■ JOB ITEM
Copy the text read from the entries word for word, starting with the line that contains "Richten Sie Ihre" and going on through the line that contains "Erfüllen Sie diese", with both of those lines included.

■ RECORDS PROVIDED

──────────────────────────────

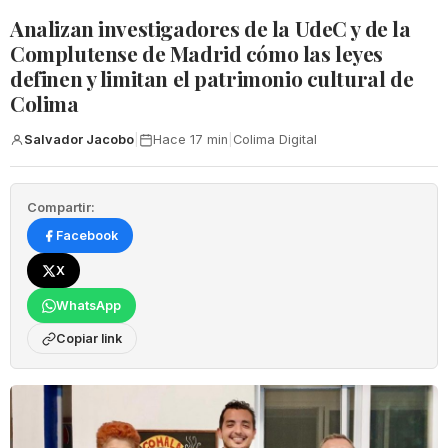
Analizan investigadores de la UdeC y de la
Complutense de Madrid cómo las leyes
definen y limitan el patrimonio cultural de
Colima
Salvador Jacobo
|
Hace 17 min
|
Colima Digital
Compartir:
Facebook
X
WhatsApp
Copiar link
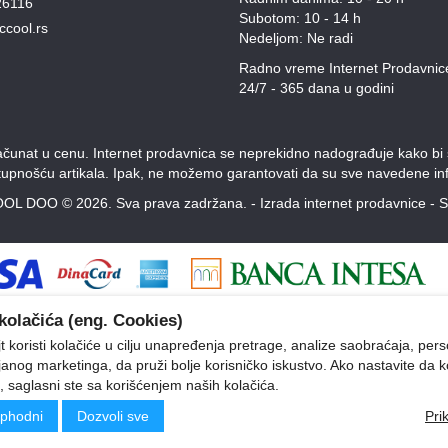
26116
Subotom: 10 - 14 h
ccool.rs
Nedeljom: Ne radi
Radno vreme Internet Prodavnic
24/7 - 365 dana u godini
unat u cenu. Internet prodavnica se neprekidno nadograđuje kako bi svi
stupnošću artikala. Ipak, ne možemo garantovati da su sve navedene inf
OL DOO © 2026. Sva prava zadržana. -
Izrada internet prodavnice
-
S
kolačića (eng. Cookies)
 koristi kolačiće u cilju unapređenja pretrage, analize saobraćaja, pers
ljanog marketinga, da pruži bolje korisničko iskustvo. Ako nastavite da k
, saglasni ste sa korišćenjem naših kolačića.
phodni
Dozvoli sve
Pri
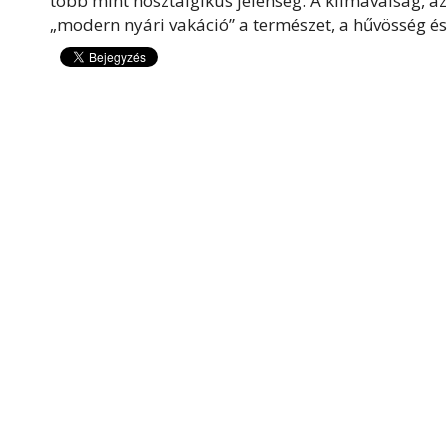
több mint nosztalgikus jelenség. A klímaválság, az
„modern nyári vakáció” a természet, a hűvösség és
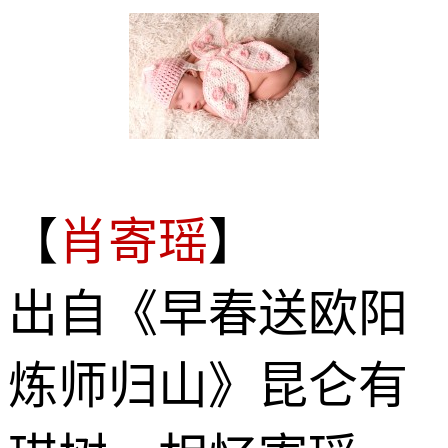
【
肖寄瑶
】
出自《早春送欧阳
炼师归山》昆仑有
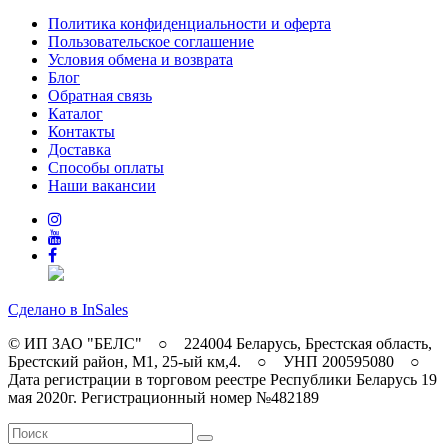
Политика конфиденциальности и оферта
Пользовательское соглашение
Условия обмена и возврата
Блог
Обратная связь
Каталог
Контакты
Доставка
Способы оплаты
Наши вакансии
Сделано в InSales
© ИП ЗАО "БЕЛС" ○ 224004 Беларусь, Брестская область,
Брестский район, M1, 25-ый км,4. ○ УНП 200595080 ○
Дата регистрации в торговом реестре Республики Беларусь 19
мая 2020г. Регистрационный номер №482189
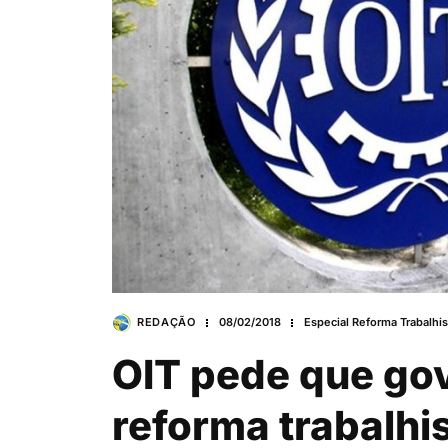
REDAÇÃO
08/02/2018
Especial Reforma Trabalhis
OIT pede que gov
reforma trabalhi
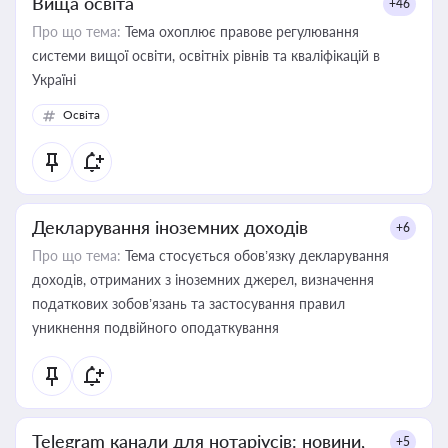
Вища освіта
+46
Про що тема:
Тема охоплює правове регулювання
системи вищої освіти, освітніх рівнів та кваліфікацій в
Україні
Освіта
Декларування іноземних доходів
+6
Про що тема:
Тема стосується обов’язку декларування
доходів, отриманих з іноземних джерел, визначення
податкових зобов’язань та застосування правил
уникнення подвійного оподаткування
Telegram канали для нотаріусів: новини,
+5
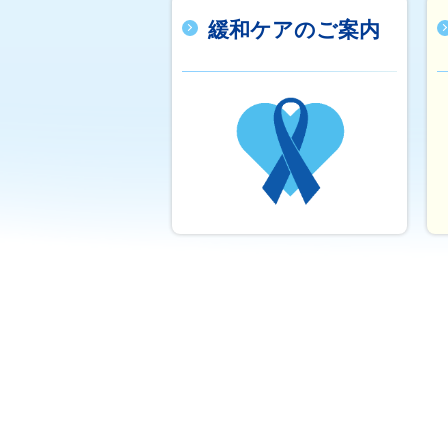
緩和ケアのご案内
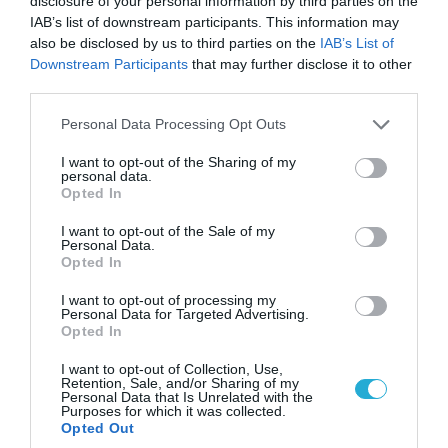
disclosure of your personal information by third parties on the
αντικείμενα από κοινόχρηστους χώρους
IAB’s list of downstream participants. This information may
also be disclosed by us to third parties on the
IAB’s List of
Downstream Participants
that may further disclose it to other
third parties.
Please note that this website/app uses one or more Google
Personal Data Processing Opt Outs
services and may gather and store information including but
not limited to your visit or usage behaviour. You may click to
I want to opt-out of the Sharing of my
personal data.
grant or deny consent to Google and its third-party tags to
Opted In
use your data for below specified purposes in below Google
consent section.
I want to opt-out of the Sale of my
Personal Data.
Opted In
I want to opt-out of processing my
06.08.2026 | 09:03
Personal Data for Targeted Advertising.
«Οι εντελώς αθώοι»: Η ανάρτηση του Αρκά για
Opted In
τα ζώα που χάθηκαν στις πυρκαγιές της
I want to opt-out of Collection, Use,
Αττικής (φωτο)
Retention, Sale, and/or Sharing of my
Personal Data that Is Unrelated with the
Purposes for which it was collected.
Opted Out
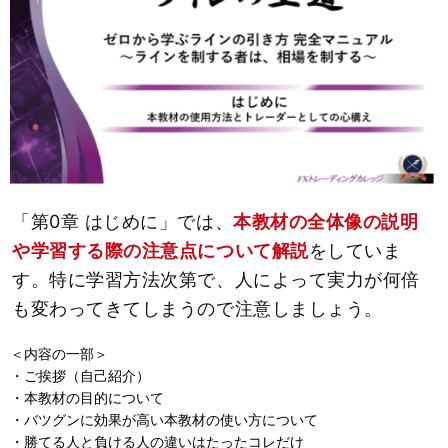
「第0章 はじめに」では、
本教材の全体像の説明
や学習する際の注意点について解説
をしていま
す。特に学習方法次第で、人によって実力が何倍
も変わってきてしまうので注意しましょう。
＜内容の一部＞
・ご挨拶（自己紹介）
・本教材の目的について
・バツグンに効果が高い本教材の使い方について
・勝てる人と負ける人の違いはたったコレだけ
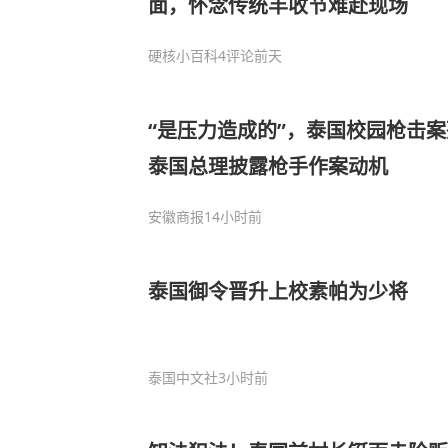
面，怀念传统丰收节难赴现场
硬核小百科
4评论
前天
“是压力造成的”，泰国校园枪击
泰国总理披露枪手作案动机
安徽商报
14小时前
泰国御令晋升上校素帕为少将
泰国中文社
3小时前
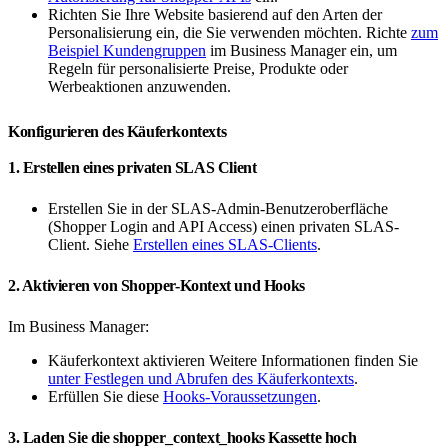
Richten Sie Ihre Website basierend auf den Arten der
Personalisierung ein, die Sie verwenden möchten. Richte
zum
Beispiel Kundengruppen
im Business Manager ein, um
Regeln für personalisierte Preise, Produkte oder
Werbeaktionen anzuwenden.
Konfigurieren des Käuferkontexts
1. Erstellen eines privaten SLAS Client
Erstellen Sie in der SLAS-Admin-Benutzeroberfläche
(Shopper Login and API Access) einen privaten SLAS-
Client. Siehe
Erstellen eines SLAS-Clients
.
2. Aktivieren von Shopper-Kontext und Hooks
Im Business Manager:
Käuferkontext aktivieren Weitere Informationen finden Sie
unter Festlegen und Abrufen des Käuferkontexts
.
Erfüllen Sie diese
Hooks-Voraussetzungen
.
3. Laden Sie die shopper_context_hooks Kassette hoch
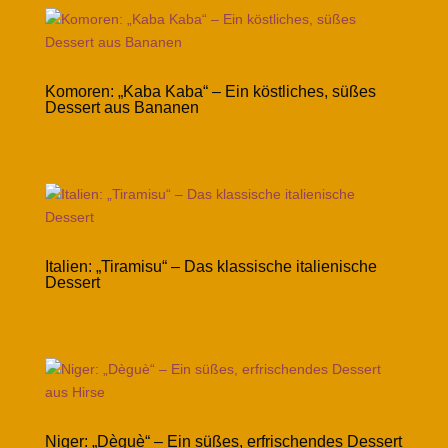
Komoren: „Kaba Kaba“ – Ein köstliches, süßes
Dessert aus Bananen
Italien: „Tiramisu“ – Das klassische italienische
Dessert
Niger: „Dèguè“ – Ein süßes, erfrischendes Dessert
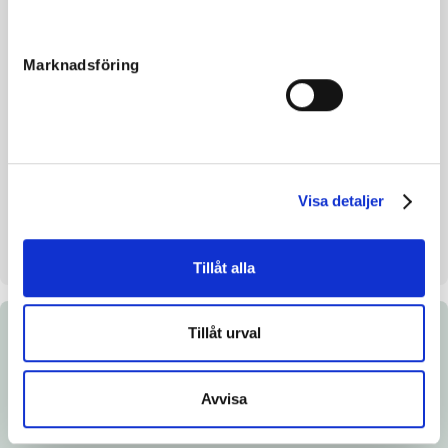
Reg. nr.
SE 21-2643
Färg
sv
Marknadsföring
Avelsindex
106
Inavelskoeff.
3.33%
Mankhöjd/korshöjd
-
Uppfödare
Wall Bengt & Birgitta
Visa detaljer
Säljare
Valnevikens Stuteri
Stallplats
Stall 6B Box 6
Tillåt alla
Tillåt urval
Dokument
Länk till Breedly.com
Avvisa
Ladda ned katalogsida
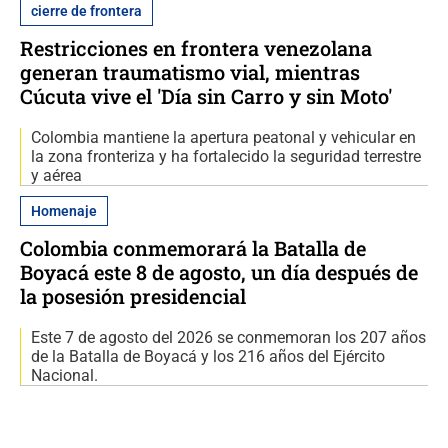
cierre de frontera
Restricciones en frontera venezolana
generan traumatismo vial, mientras
Cúcuta vive el 'Día sin Carro y sin Moto'
Colombia mantiene la apertura peatonal y vehicular en
la zona fronteriza y ha fortalecido la seguridad terrestre
y aérea
Homenaje
Colombia conmemorará la Batalla de
Boyacá este 8 de agosto, un día después de
la posesión presidencial
Este 7 de agosto del 2026 se conmemoran los 207 años
de la Batalla de Boyacá y los 216 años del Ejército
Nacional.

──────────────────────────────

■ REPLY
Richten Sie Ihre Website basierend auf den Arten der
Personalisierung ein, die Sie verwenden möchten. Richte
zum
Beispiel Kundengruppen
im Business Manager ein, um
Regeln für personalisierte Preise, Produkte oder
Werbeaktionen anzuwenden.
Konfigurieren des Käuferkontexts
1. Erstellen eines privaten SLAS Client
Erstellen Sie in der SLAS-Admin-Benutzeroberfläche
(Shopper Login and API Access) einen privaten SLAS-
Client. Siehe
Erstellen eines SLAS-Clients
.
2. Aktivieren von Shopper-Kontext und Hooks
Im Business Manager:
Käuferkontext aktivieren Weitere Informationen finden Sie
unter Festlegen und Abrufen des Käuferkontexts
.
Erfüllen Sie diese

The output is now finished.